According to Kaufman, the document – which has never been published before – showed that “Guthrie’s two-year tenancy in one of Fred Trump’s buildings and his relationship with the real estate mogul of New York’s outer boroughs produced some of Guthrie’s most bitter writings.Specifically, he wrote about the postwar housing haven Trump built – principally for whites. Guthrie discovered about a year into his lease that Fred Trump was all too willing to embrace the color line in Beach Haven. This discovery fueled lyrics in Guthrie’s songs, such as “Racial Hate at Beach Haven,” “Beach Haven Race Hate,” and “Beach Haven Ain’t My Home:

I suppose
Old Man Trump knows
Just how much
Racial Hate
he stirred up
In the bloodspot of human hearts
When he drawed
That color line
Here at this
Eighteen hundred family project 

Fred Trump was quick to step in after the war when the Federal Housing Authority issued loans for affordable public housing. Trump embraced the FHA’s guidelines for avoiding “inharmonious uses of housing” – or as Trump biographer Gwenda Blair puts it in her book The Trumps, Three Generations of Builders and a Presidential Candidate: “a code phrase for selling homes in white areas to blacks…restrictive covenants were common among FHA projects – a betrayal, if ever there was one, of the New Deal vision that had given birth to the agency.”

We are all familiar with the expression “the apple doesn’t fall far from the tree.” Trump senior was investigated by a U.S. Senate committee in 1954 for profiteering off of public contracts, not the least of which was overestimating his Beach Haven building charges to the tune of $3.7 million. Both Donald and Fred Trump were investigated in 1973 and 1978 by the Civil Rights Division of the U.S. Justice Department – the major charge was “racially discriminatory conduct by Trump agents had created a substantial impediment to the full enjoyment of equal opportunity.”

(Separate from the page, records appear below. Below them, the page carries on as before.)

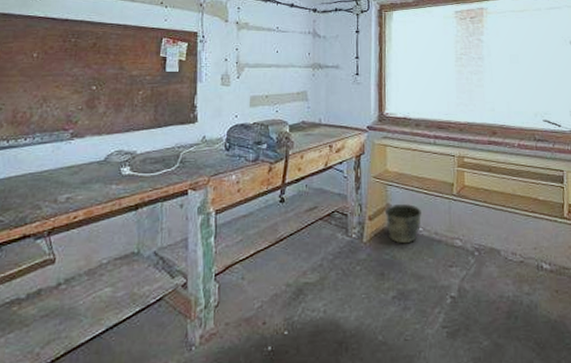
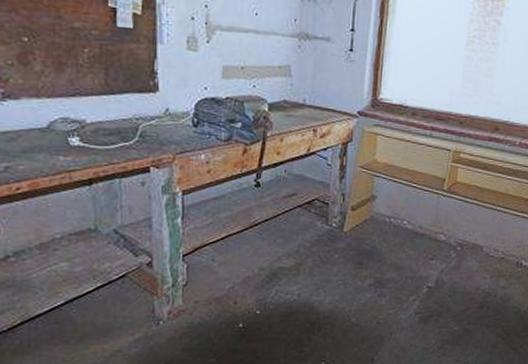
bucket: present [384,204,423,244] -> none [369,196,409,236]

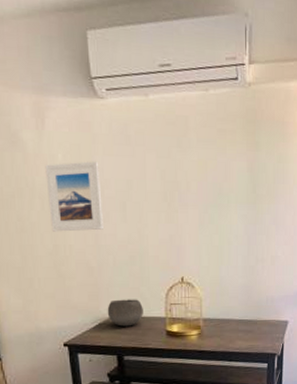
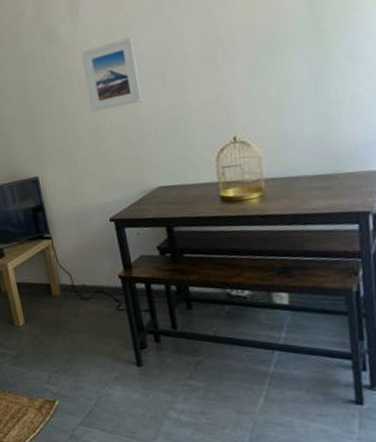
bowl: present [107,299,143,327] -> none [152,166,192,197]

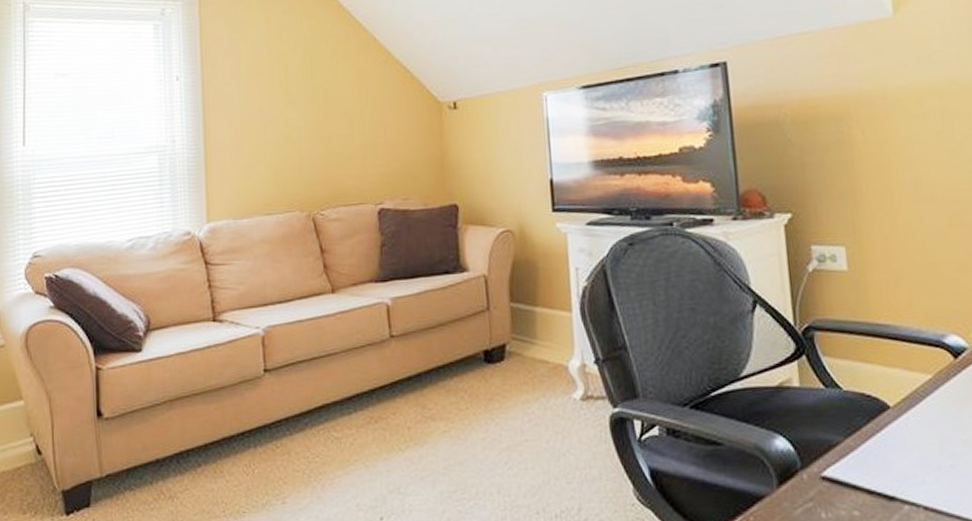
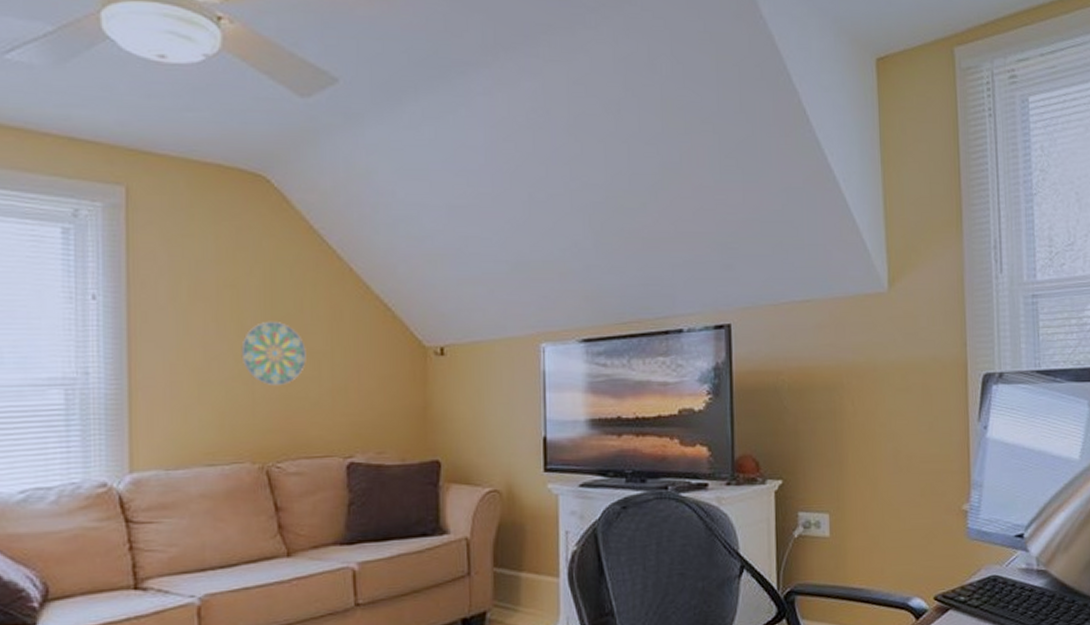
decorative plate: none [289,88,341,144] -> present [241,321,306,387]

Evidence of the Trumps’ discriminatory conduct came from Trump employees.  In 1979, Village Voice reporter Wayne Barrett wrote of Fred and Donald Trump’s real empire:

According to court records, four superintendents or rental agents confirmed that applications sent to the central [Trump] office for acceptance or rejection were coded by race. Three doormen were told to discourage blacks who came seeking apartments when the manager was out, either by claiming no vacancies or hiking up the rents. A super said he was instructed to send black applicants to the central office but to accept white applications on site. Another rental agent said that Fred Trump had instructed him not to rent to blacks. Further, the agent said Trump wanted to decrease the number of black tenants already in the development by encouraging them to locate housing elsewhere.”

Guthrie had written that white supremacists like the Trumps were “way ahead of God,” but as Kaufman noted, it was hardly meant as a compliment – though the Trumps would probably be arrogant enough to see it as one.  Guthrie hated fascism, an authoritarian and nationalistic right-wing system of government and social organization, which Donald Trump epitomizes.  In fact, Guthrie started composing antifascist music while in the Merchant Marines during World War II. He became famous for the slogan “This Machine Kills Fascists,” which was scrawled across his acoustic guitar.

Woody Guthrie died about 12 years before the Trumps were brought before the Civil Rights Commission. However, as Kaufman rhetorically asks:

“Woody Guthrie had no time for “Old Man Trump…We can only imagine what he would think of his heir.”

We have lambasted Donald Trump recently for embracing Russian strongman Vladimir Putin – the world’s preeminent fascist, notorious for his totalitarian repressive methods. Trump said of Putin’s support for him leading the Republican presidential field that it’s a “great honor.” However, Guthrie spent his life fighting against fascism for social justice and equality and given the tone and tenor of Donald Trump’s campaign – his fascist authoritarian values – his alignment with the leading neo-Nazi white-supremacist groups, and the xenophobic fear-mongering and racist fascist repressive policies he advocates, it would not be hard to answer that question.